By Genevieve Burgess | Game of Thrones | May 22, 2016 |

By Genevieve Burgess | Game of Thrones | May 22, 2016 |


This past week we were all introduced to the most perfect romantic pairing of characters that has ever existed. It was everything we never knew we always wanted. It gives us something to look forward to, which almost never happens on Game of Thrones. And it’s nowhere in the books, so one might say that we have no idea how this romance between Brienne the Beauty and Tormund Giantsbane will develop. But, it’s not too far off a pairing that does appear in the books, and which may give us some hint to the future of this romance.

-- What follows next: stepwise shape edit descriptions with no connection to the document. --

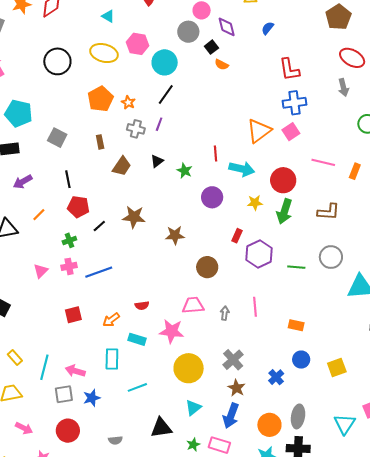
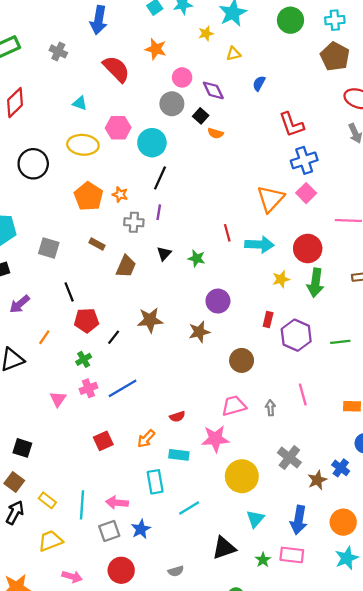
brown rectangle: (100, 142) -> (97, 244), turned -40
purple circle: (212, 197) -> (218, 301), moved
brown star: (236, 388) -> (317, 480), moved, turned 30

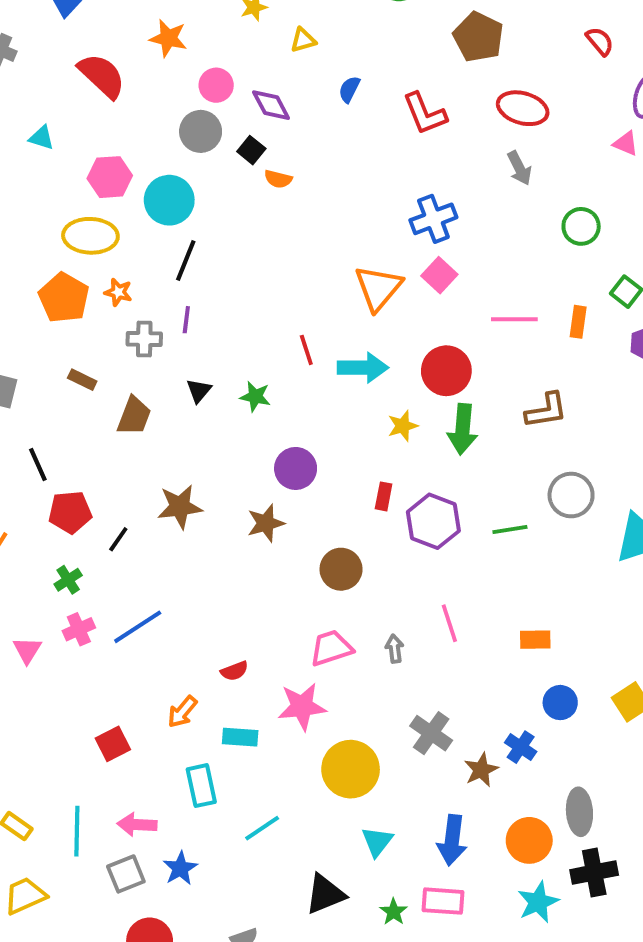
red L-shape: (292, 125) -> (425, 114), moved
yellow ellipse: (83, 145) -> (90, 236), moved
red square: (103, 441) -> (113, 744), moved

In A Dance with Dragons Jon oversees a marriage before he’s stabbed to death. Specifically he oversees a marriage between a Northern lady who is the presumptive heir of her holdfast, to a Wildling. In the book, that lady is Alys Karstark. Her oldest brother is a captive of the Iron Throne. The two younger brothers were killed by Jaime Lannister in the Whispering Wood. Her father, Lord Karstark, was beheaded by Robb Stark for killing Lannister squires to avenge his sons. Her great uncle had been left castellan of Karhold, and was pressuring her to marry her uncle Cregan Karstark to give them control of the castle. You can see the family tree over here but the point is that a northern woman set to inherit a stronghold she could not defend herself fled to the Wall for Jon’s protection.

Jon’s reaction when she arrived was to use her predicament to help integrate the Wildlings into Northern society in a political arrangement as old as time; marriage. He gave away Alys Karstark at her wedding to Sigorn, the Magnar of Thenn. Melisandre officiated. The Thenns of the books are not people eaters, and Jon notes at the wedding that Sigorn appears more nervous than Alys.

The entire structure of the Karstark family tree has been altered in the show, the Harald Karstark who appears to swear fealty to the Boltons is a complete unknown. Alys never arrived at Castle Black, and the Thenns have been rewritten as brutal savages who eat people. But instead we have Brienne, a woman who is the sole heir of Selwyn of Tarth, and Tormund, who commands the Wildling army. Their marriage would further integrate the Wildling factions into greater Westeros, and give Brienne a force that could help her hold Tarth. Jon’s instinct to build political alliances through marriage was a good one. Perhaps this time, the prospective spouses will stumble onto the idea themselves. And they probably won’t have Melisandre preside. The bride might have something to say about that.